Pictured people or hands with joints:
+++

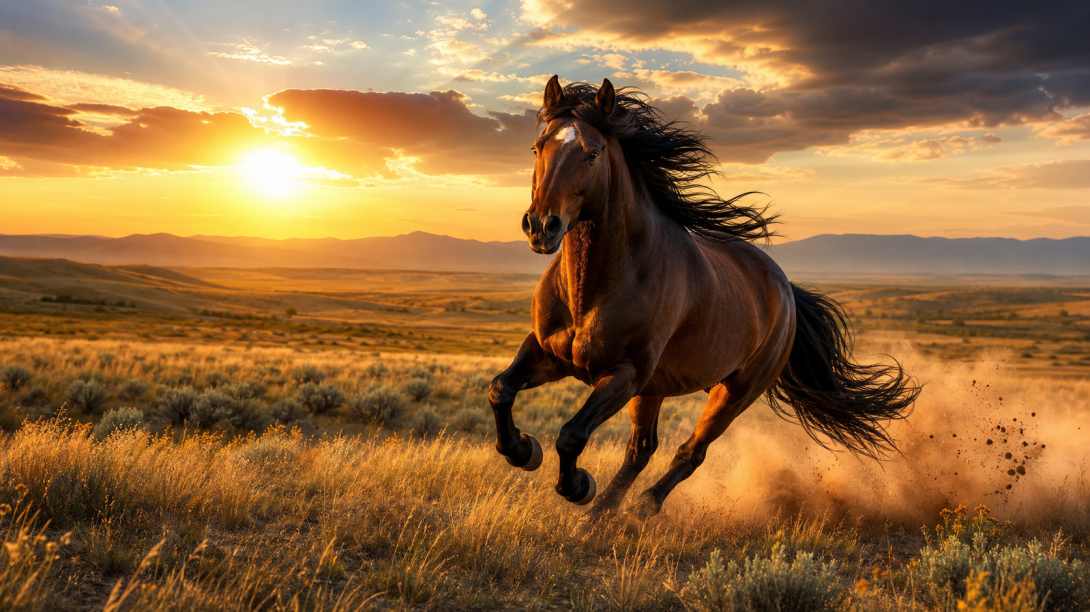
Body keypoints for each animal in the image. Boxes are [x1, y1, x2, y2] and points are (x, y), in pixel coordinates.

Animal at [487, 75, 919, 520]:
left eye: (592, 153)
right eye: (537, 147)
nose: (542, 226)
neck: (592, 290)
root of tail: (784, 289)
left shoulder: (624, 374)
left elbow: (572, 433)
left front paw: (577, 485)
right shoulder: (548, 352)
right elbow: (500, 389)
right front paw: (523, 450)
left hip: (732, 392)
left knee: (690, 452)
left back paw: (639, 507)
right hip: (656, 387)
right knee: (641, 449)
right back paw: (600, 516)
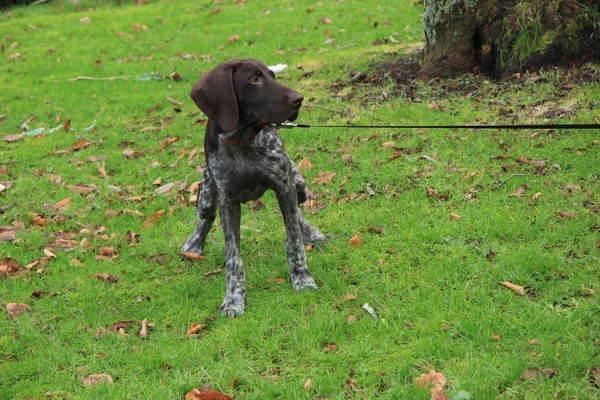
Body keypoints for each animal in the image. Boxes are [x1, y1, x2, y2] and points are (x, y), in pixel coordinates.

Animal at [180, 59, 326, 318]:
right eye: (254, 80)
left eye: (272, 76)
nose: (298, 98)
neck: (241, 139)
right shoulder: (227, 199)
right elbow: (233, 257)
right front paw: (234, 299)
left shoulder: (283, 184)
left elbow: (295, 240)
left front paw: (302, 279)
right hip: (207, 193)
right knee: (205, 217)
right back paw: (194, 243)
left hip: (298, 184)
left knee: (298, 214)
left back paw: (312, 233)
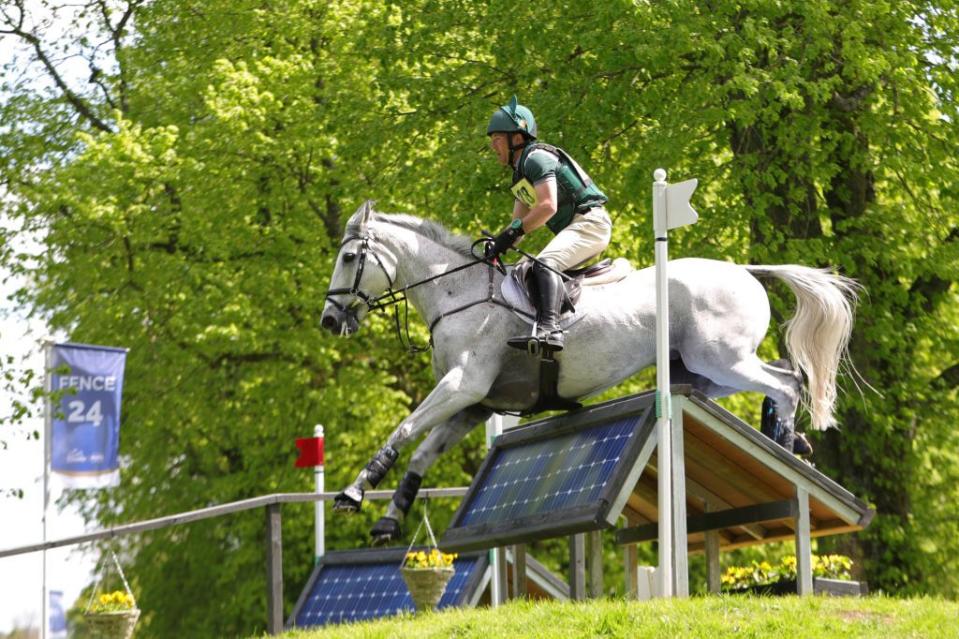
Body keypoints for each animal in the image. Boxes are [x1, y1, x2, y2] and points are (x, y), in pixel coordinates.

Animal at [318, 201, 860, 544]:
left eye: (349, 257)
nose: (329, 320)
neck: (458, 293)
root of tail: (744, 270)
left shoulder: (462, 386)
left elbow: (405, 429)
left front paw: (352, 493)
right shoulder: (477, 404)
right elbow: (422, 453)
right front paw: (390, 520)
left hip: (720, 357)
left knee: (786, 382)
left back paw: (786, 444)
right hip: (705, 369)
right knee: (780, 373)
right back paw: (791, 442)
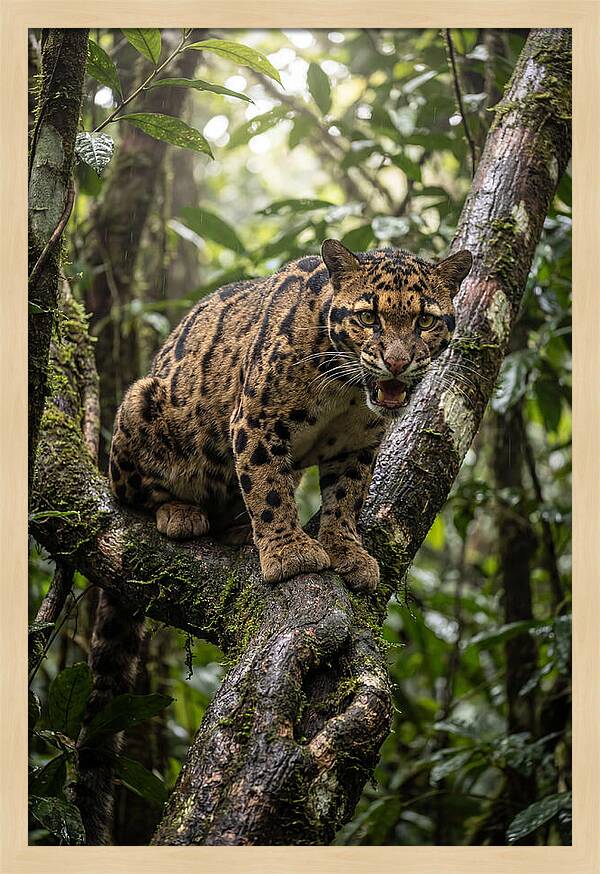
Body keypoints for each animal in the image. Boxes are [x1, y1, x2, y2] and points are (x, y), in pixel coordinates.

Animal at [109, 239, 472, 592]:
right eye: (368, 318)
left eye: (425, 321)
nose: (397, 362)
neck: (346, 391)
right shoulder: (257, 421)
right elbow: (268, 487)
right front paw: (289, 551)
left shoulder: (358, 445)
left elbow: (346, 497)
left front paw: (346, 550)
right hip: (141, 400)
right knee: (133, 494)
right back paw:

+++

Reproduce all of the entries exactly as they appear, though any picture they include must be omitted.

Body keypoints for each animal in the image. Boxes are [x1, y1, x2, y2] and points are (x, y), in pixel coordinates.

Animal at [487, 75, 919, 520]:
left eye: (592, 153)
right eye: (537, 147)
nose: (542, 226)
neck: (592, 290)
root of tail: (784, 289)
left shoulder: (624, 374)
left elbow: (572, 433)
left front paw: (577, 485)
right shoulder: (548, 352)
right elbow: (500, 389)
right front paw: (523, 450)
left hip: (732, 392)
left knee: (690, 452)
left back paw: (639, 507)
right hip: (656, 387)
right knee: (641, 449)
right back paw: (600, 516)
Body keypoints for each animal in the image. Boxes are [x1, y1, x2, y2] and points are (x, y), in pixel coordinates.

Animal at [180, 59, 326, 318]:
right eye: (254, 80)
left eye: (272, 76)
nose: (298, 98)
neck: (241, 139)
right shoulder: (227, 199)
right elbow: (233, 257)
right front paw: (234, 299)
left shoulder: (283, 184)
left elbow: (295, 240)
left front paw: (302, 279)
right hip: (207, 193)
right knee: (205, 217)
right back paw: (194, 243)
left hip: (298, 184)
left knee: (298, 214)
left back paw: (312, 233)
Body keypoints for each animal in the image. Boxes are [x1, y1, x2, y2] and points are (x, y), in pixel coordinates.

Animal at [318, 201, 860, 544]:
left eye: (349, 257)
nose: (329, 320)
neck: (458, 293)
root of tail: (744, 270)
left shoulder: (462, 386)
left elbow: (405, 429)
left front paw: (352, 493)
right shoulder: (477, 404)
right elbow: (422, 453)
right front paw: (390, 520)
left hip: (720, 357)
left knee: (786, 382)
left back paw: (786, 444)
right hip: (705, 369)
right knee: (780, 373)
right back paw: (791, 442)
Body keypoints for each animal in the image. Boxes are [x1, y1, x2, y2] and points are (x, y), in pixel coordinates.

Animal at [109, 239, 472, 592]:
right eye: (368, 318)
left eye: (425, 321)
nose: (397, 362)
neck: (346, 391)
right shoulder: (257, 421)
right elbow: (268, 487)
right front paw: (289, 551)
left shoulder: (358, 445)
left elbow: (346, 497)
left front paw: (346, 550)
right hip: (141, 400)
right knee: (133, 494)
right back paw:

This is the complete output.